Ya, berminggu-minggu sudah cukup baginya menghabiskan air mata, dan mulutnya hanya terlantun kalam-kalam Allah yang menjadi obat paling mujarab, mana kala sanubarinya tertohok sembilu.
“Tidak baik melakukan hal berlebihan seperti ini, Nduk. Ummi tahu kalau memuraja’ah itu harus dilakukan dengan sungguh-sungguh, agar tidak lupa. Tapi, setidaknya jangan jadikan hal itu sebuah alasan untuk melarikan diri dari masalah.”
Perkataan ummi berhasil meloloskan air mata Ning Zula, namun dia tetap diam dengan tatapan yang kosong.

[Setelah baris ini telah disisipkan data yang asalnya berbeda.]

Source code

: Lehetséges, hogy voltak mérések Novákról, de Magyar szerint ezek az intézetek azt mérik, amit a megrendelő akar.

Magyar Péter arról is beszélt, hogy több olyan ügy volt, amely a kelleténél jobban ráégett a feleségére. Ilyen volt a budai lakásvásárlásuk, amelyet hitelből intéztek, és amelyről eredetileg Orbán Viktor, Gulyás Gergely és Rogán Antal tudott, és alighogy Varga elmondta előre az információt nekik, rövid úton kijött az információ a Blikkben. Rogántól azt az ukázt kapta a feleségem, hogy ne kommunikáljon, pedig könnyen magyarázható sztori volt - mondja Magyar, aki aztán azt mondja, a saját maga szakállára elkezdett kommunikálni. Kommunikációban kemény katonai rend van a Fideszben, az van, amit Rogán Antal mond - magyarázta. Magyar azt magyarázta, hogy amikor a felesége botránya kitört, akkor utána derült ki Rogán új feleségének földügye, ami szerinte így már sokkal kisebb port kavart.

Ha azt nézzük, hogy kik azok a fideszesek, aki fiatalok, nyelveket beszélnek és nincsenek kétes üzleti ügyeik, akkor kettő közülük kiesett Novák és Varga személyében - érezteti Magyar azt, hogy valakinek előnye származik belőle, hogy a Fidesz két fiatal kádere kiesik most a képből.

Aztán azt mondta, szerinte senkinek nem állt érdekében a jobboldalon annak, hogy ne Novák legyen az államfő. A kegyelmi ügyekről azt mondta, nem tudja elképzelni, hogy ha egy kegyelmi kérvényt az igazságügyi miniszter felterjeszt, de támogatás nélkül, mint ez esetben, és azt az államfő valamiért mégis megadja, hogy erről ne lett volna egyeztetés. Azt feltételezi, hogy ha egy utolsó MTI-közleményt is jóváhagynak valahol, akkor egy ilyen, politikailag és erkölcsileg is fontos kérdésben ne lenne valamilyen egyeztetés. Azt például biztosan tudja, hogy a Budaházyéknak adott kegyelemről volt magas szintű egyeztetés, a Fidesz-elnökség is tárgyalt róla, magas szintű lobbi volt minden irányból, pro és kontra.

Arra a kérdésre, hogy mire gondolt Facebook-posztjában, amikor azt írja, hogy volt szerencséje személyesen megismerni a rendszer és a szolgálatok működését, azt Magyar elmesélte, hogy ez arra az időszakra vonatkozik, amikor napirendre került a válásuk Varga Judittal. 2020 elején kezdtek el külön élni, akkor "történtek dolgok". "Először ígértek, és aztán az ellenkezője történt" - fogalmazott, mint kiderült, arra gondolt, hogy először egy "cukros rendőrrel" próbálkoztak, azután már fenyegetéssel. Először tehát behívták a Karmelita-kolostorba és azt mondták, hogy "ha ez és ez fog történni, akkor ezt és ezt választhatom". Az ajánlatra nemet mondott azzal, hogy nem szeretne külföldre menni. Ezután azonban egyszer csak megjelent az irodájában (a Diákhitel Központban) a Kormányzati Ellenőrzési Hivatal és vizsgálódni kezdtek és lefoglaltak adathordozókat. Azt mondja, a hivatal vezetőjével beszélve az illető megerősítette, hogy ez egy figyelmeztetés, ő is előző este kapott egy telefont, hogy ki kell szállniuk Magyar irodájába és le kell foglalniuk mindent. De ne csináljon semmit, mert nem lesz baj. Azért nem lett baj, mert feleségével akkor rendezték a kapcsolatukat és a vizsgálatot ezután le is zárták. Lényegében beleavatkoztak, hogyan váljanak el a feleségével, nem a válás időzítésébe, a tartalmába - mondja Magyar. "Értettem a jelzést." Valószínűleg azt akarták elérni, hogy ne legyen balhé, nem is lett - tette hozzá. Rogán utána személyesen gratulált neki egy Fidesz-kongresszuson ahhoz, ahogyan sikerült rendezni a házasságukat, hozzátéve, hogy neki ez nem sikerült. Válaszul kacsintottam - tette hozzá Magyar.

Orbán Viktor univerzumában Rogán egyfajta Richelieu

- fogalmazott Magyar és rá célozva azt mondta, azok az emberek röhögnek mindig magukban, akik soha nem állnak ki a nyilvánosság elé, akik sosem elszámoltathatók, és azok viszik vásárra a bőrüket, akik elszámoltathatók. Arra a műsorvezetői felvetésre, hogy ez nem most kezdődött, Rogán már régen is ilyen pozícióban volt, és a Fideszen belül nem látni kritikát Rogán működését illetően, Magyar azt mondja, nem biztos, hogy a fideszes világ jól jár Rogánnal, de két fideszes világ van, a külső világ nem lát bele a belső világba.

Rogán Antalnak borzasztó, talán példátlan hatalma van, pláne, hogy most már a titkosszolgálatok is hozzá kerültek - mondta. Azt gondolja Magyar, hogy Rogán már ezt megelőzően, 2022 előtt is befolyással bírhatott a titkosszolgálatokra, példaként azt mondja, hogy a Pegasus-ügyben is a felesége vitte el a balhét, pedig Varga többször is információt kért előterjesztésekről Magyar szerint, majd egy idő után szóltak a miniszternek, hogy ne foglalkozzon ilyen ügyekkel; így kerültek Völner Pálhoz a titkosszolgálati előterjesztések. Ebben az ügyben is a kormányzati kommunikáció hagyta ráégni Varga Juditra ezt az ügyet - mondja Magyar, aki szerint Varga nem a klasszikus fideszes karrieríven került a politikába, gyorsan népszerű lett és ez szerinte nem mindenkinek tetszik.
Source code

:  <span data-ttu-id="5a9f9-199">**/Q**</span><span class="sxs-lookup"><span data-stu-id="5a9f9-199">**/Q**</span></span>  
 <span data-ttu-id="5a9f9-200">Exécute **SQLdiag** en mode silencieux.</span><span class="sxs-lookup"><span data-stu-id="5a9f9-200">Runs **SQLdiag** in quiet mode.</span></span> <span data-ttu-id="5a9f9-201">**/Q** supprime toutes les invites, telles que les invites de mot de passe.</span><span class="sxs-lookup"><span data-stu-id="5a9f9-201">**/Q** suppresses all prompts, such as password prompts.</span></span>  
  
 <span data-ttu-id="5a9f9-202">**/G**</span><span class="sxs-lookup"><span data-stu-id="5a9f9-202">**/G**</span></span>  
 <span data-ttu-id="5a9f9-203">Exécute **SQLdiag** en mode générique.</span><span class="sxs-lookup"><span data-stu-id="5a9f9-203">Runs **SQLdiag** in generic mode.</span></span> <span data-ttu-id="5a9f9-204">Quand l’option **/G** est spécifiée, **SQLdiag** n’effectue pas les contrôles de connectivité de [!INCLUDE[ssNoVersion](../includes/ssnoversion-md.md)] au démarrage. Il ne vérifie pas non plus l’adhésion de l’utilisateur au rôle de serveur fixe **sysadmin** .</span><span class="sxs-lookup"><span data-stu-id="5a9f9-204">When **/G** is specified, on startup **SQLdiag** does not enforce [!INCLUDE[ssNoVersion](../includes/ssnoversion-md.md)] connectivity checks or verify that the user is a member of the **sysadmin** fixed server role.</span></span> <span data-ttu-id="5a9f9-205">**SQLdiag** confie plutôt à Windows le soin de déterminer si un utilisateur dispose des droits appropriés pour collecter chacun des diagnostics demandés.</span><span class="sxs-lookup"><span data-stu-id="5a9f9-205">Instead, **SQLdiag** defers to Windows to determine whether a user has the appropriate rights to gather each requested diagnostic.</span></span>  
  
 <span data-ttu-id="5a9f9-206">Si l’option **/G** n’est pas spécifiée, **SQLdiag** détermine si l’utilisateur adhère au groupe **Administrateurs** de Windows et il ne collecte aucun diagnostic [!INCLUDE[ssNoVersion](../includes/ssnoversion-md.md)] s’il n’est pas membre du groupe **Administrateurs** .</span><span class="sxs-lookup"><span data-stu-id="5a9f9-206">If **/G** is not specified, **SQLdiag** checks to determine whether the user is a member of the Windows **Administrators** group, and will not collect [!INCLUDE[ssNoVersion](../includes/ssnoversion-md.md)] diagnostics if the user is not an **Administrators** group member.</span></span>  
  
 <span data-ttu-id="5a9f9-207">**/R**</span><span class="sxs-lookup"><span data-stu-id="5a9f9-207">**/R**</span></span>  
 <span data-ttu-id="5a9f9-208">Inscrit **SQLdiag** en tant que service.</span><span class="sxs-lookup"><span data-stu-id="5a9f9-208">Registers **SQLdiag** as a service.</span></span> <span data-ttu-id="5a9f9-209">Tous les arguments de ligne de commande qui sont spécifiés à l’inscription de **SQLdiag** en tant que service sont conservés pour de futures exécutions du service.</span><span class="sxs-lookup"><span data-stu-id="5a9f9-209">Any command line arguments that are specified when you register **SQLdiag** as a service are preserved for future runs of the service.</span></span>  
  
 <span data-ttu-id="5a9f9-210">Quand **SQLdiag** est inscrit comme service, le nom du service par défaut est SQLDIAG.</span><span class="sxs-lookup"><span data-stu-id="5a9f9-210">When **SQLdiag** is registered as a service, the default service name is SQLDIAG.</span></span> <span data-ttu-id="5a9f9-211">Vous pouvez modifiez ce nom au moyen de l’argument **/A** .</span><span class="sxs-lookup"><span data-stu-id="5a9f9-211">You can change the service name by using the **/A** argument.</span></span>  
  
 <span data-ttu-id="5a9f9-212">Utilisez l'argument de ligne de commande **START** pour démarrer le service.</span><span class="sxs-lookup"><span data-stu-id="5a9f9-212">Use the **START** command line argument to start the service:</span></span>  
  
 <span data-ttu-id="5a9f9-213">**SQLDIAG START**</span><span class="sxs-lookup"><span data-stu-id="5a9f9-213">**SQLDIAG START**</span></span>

“Kau adalah manusia sosial, yang membutuhkan peran orang lain. Kau adalah manusia, yang butuh makan dan juga minum. Kau adalah manusia, yang harus menjalankan tugasmu menjadi manusia layaknya orang lain. Tidak seperti ini, Nduk, tidak ....”
Ummi tak kuasa lagi menahan tangisnya. Dengan kedua telapak tangannya, beliau menangkup wajah putrinya yang tidak terlihat tanda-tanda gairah hidup, tidak ada binar kebahagiaan di sana, tidak ada kehidupan yang membuatnya bersemangat untuk menjalani masa depan. Hanya kelabu yang menutupi rona dalam wajahnya, hanya hati yang bertahan meski rapuh dan terkoyak, hanya ada kebingunan dalam raut datar yang sekarang mulai mengeluarkan air mata di hadapannya, hanya itu.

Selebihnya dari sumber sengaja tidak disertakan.